*** Block opens ***

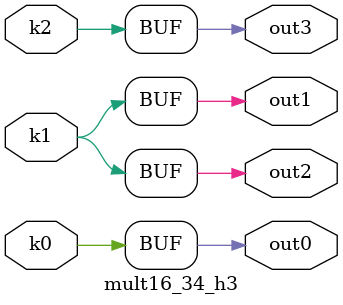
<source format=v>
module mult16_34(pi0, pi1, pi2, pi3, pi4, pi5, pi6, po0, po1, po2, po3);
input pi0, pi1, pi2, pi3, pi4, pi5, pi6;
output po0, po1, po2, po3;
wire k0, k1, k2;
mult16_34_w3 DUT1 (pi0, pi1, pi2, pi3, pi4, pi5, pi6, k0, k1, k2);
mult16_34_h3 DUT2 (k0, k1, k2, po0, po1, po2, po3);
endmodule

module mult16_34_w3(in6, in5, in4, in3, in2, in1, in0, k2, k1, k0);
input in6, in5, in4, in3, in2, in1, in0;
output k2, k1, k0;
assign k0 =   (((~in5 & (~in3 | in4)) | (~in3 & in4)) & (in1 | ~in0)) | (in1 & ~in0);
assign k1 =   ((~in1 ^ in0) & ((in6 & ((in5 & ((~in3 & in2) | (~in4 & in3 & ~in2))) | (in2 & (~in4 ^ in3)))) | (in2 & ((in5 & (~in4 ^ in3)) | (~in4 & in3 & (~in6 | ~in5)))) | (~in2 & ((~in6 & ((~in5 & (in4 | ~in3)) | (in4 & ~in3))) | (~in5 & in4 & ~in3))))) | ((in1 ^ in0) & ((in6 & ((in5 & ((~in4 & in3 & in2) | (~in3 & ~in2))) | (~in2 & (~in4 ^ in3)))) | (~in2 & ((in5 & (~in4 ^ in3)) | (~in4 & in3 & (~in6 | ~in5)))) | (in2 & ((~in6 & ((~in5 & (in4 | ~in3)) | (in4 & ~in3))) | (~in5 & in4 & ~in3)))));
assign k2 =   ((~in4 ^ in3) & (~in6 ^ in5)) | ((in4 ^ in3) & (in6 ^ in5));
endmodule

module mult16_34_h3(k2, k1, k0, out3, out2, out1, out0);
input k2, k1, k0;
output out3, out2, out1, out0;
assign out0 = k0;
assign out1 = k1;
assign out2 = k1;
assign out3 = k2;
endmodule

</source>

*** Block closes ***
*** Block opens ***

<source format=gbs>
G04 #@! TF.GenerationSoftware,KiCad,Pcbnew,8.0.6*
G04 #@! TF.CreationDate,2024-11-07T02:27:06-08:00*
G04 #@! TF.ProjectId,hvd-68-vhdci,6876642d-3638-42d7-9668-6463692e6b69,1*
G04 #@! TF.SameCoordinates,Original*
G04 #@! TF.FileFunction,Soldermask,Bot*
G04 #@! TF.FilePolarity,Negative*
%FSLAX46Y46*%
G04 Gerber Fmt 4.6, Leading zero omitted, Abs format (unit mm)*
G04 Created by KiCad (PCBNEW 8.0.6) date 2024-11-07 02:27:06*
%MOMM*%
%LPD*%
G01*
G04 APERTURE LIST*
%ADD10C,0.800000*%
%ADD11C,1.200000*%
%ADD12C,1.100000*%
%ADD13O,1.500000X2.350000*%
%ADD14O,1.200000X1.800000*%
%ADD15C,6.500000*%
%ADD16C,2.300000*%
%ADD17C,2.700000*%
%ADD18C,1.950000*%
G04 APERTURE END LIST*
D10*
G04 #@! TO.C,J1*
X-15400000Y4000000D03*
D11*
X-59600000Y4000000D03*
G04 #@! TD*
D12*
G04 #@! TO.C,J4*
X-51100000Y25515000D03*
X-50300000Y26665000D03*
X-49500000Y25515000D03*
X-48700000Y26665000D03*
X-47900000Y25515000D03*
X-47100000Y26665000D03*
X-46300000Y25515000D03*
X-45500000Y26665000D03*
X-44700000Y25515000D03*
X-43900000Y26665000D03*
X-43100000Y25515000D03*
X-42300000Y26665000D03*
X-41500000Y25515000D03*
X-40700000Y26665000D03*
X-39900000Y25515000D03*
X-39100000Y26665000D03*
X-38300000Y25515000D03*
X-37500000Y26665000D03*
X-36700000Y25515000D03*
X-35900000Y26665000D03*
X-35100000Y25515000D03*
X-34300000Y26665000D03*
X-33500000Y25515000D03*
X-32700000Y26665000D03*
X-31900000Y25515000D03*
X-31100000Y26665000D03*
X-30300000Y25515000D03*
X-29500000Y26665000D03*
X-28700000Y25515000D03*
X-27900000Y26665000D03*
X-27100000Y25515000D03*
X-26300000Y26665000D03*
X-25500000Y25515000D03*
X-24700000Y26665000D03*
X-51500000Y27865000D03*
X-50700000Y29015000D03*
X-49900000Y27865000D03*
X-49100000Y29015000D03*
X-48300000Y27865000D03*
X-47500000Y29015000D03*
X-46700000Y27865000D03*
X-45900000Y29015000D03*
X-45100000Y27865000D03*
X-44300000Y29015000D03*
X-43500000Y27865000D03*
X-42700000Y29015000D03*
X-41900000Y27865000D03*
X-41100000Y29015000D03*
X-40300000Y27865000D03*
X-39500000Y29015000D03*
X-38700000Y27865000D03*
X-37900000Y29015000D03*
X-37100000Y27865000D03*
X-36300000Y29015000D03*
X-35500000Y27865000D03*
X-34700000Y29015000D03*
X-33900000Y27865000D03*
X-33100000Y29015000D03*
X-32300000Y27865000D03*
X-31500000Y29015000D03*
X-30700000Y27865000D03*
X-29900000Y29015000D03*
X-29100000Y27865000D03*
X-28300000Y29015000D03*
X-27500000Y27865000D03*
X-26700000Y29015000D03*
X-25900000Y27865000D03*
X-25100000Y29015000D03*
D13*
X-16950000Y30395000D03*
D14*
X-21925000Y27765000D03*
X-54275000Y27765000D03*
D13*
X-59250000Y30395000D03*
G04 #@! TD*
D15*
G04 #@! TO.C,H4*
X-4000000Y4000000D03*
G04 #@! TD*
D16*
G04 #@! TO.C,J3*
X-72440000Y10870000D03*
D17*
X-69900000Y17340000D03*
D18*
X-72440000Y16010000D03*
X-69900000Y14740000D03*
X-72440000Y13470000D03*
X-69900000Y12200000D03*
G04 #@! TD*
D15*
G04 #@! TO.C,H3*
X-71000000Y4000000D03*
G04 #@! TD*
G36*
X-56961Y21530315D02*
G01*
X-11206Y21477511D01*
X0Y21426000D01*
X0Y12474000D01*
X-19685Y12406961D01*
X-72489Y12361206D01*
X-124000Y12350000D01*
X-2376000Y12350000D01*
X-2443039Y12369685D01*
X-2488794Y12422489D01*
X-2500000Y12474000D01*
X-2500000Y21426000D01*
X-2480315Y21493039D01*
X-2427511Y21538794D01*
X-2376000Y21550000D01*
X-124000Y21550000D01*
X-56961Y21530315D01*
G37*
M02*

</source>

*** Block closes ***

* Exercise instructions: When a line in the data contains "KiCad", return it as written.

* Result of this task:
G04 #@! TF.GenerationSoftware,KiCad,Pcbnew,8.0.6*
G04 Created by KiCad (PCBNEW 8.0.6) date 2024-11-07 02:27:06*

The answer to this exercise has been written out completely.